R2 has DLSW local peer id 32.6.2.2 and a remote peer 32.6.20.5 router R5
R2 has to pass through R4 a NAT router to get to R5
R5 is running in promiscuous mode DLSW and a local peer id of 172.16.8.5
Problem
1) NAT works easily with DLSW if R2 is promiscuous and R5 initiates to R2.

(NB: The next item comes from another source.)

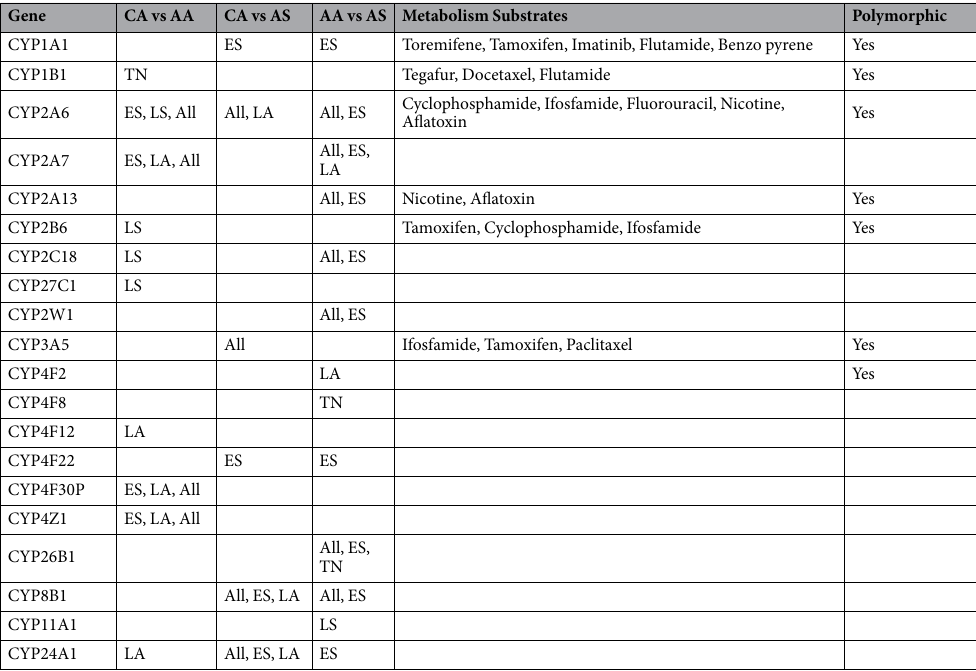
Table 1. Significantly differentially expressed (fold change >= 2 and adjusted p-value <= 0.05) CYP genes in various comparisons. For all the other DXME genes, see Supplementary material (Table S2). Column 2, 3 and 4 are for comparison between CA and AA, CA and AS, and AA and AS, respectively. In column 2, 3 and 4, we list the comparisons where the gene is significantly differentially expressed. All: overall comparison; ES: early stage (stage I, II); LS: late stage (stage III, IV); LA: luminal A; LB: luminal B; H2: HER2; TN: triple-negative. An ES in column CA vs. AS for gene CYP1A1 means CYP1A1 is significantly differentially expressed between early stage breast cancer in CA and early stage breast cancer in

If R5 is promiscuous and R2 initiates then the NAT router does not work
dynamically.
32.6.5.5 is an address in the NAT pool not a real device.
Solution:
Create a static translation for 172.16.8.5:2065, 2067 to 32.6.20.5:2065,
and 2067.
Remove the address 32.6.20.5 dynamic translation pool to prevent
conflicts.
2) 172.16.8.5 tries to send its own TCP connection to 32.6.2.2 in response
to the request.
It cannot initiate a new connection out to pair with the one coming in.
Solution:
Recreate the NAT pool and allow 172.16.8.5 to translate out to 32.6.20.5
Connection comes up and can be initiated in both directions.
Agree?
I have working configs that do this and I tried it without the static and
dynamic NAT and only combined does it allow the connection both ways. Any
suggestions?
Michael Wynston
Phone(908)413-5813
Fax (732)549-4271
email: wynnet@msn.com
CCSI, CCNP, CCNA, MCSE, MCT
CCIE on Jan 8,9 in RTP second try
-----Original Message-----
From: nobody@groupstudy.com [mailto:nobody@groupstudy.com]On Behalf Of
Stanislav Sinyagin
Sent: Tuesday, December 21, 1999 3:20 AM
To: kongck; ccielab@groupstudy.com
Subject: Re: NAT advertizing contest
----- Original Message -----
From: kongck <kongck@rocketmail.com>
To: Stanislav Sinyagin <SSinyagin@mtu.ru>; <ccielab@groupstudy.com>
Sent: Tuesday, December 21, 1999 04:03
Subject: Re: NAT advertizing contest
>
> pay attention to DLSW with NAT,
> look at http://www.cisco.com/warp/customer/697/6.html
>
Wow! Thanks, that's a very important issue.